I'm convinced that had my in-laws spoken English my German would be half of what it is (and it's less than it used to be since I haven't taken a class since my son was born). Pure need did the trick for me, but I think a tutor sounds like a great idea.

And those back-slides after a trip to the US are sooo frustrating, aren't they? I still get them to this day.

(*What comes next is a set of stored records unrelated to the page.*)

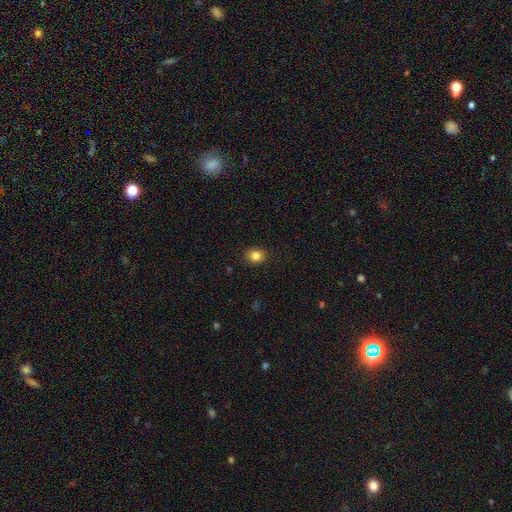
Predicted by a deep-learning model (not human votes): smooth_or_featured: smooth (p=0.84) [alt: star or artifact p=0.11]
how_rounded: round (p=0.59) [alt: in between p=0.40]
merging: none (p=0.89) [alt: minor disturbance p=0.08]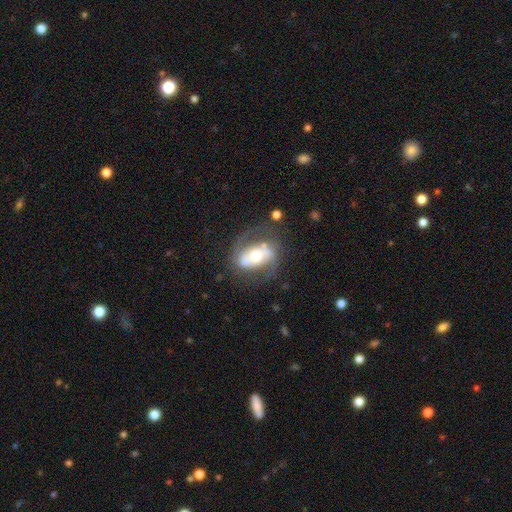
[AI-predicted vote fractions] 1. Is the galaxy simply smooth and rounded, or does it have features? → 65% featured or disk, 28% smooth, 7% star or artifact.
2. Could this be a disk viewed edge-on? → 92% no, 8% yes.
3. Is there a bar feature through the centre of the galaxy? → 39% no, 36% strong, 25% weak.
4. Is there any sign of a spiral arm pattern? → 64% yes, 36% no.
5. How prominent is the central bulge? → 67% moderate, 18% small, 12% large, 2% dominant, 1% none.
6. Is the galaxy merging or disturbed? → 61% none, 20% minor disturbance, 15% major disturbance, 4% merger.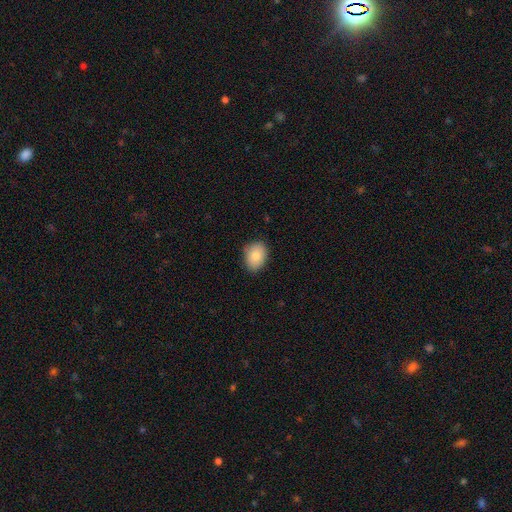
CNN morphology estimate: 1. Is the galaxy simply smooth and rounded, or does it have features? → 83% smooth, 10% featured or disk, 8% star or artifact.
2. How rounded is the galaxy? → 69% in between, 30% round, 1% cigar-shaped.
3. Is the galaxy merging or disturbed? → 81% none, 15% minor disturbance, 3% major disturbance, 1% merger.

In the meantime, it must make HH feel so proud of himself that he can be the one who helps you with something. That in this, his little hand is the one guiding yours instead of the usual other way around.

3:34 PM  
Blogger Ruby said...

Ok that's your next homework to translate:
Lass mich wissen, wenn du das nächste mal fliegst. Vielleicht können wir uns am Flughafen sehen. Bis dahin können wir uns gerne beim Inder treffen und den ganzen Abend nur Deutsch reden, denn das ist genau was du brauchst! REDEN!!!
Got it? :)

3:35 PM  
Blogger paris parfait said...

Having just returned from a month-long intensive Spanish course in Seville, I can totally identify with your struggle. If it weren't for the 50,000 Spanish verbs...sigh. It is hard work, learning a new language. I made real progress, but I have far, far, far to go. Some days I thought I was doing well; other days I was in despair of making it through that day's class! Have just ordered a load of grammar and verb books from Amazon and after returning from London next week, will try my best to find a Spanish tutor/teacher here. All I can advise is that it's a process and it's important to keep trying, keep learning and little by little, our language skills will improve. (And don't you just hate that the American school system didn't give us the opportunity to learn another language until we were 14 - the Europeans have such an advantage over us in this department??!!). I am impatient too!

11:51 PM  
Blogger J said...

Learning German is definitely not easy. I speak it better than I can read and write it. However, I like the challenge of trying to figure out what new words are when I see them, especially when I break them down into three small words that don't make any sense at all to an Englsih speaker. In English speaking countries, it's too easy. The challenge isn't there.

It's very easy to say to yourself 'I'm never going to learn this language' (I've done so too), but keep it up and you will.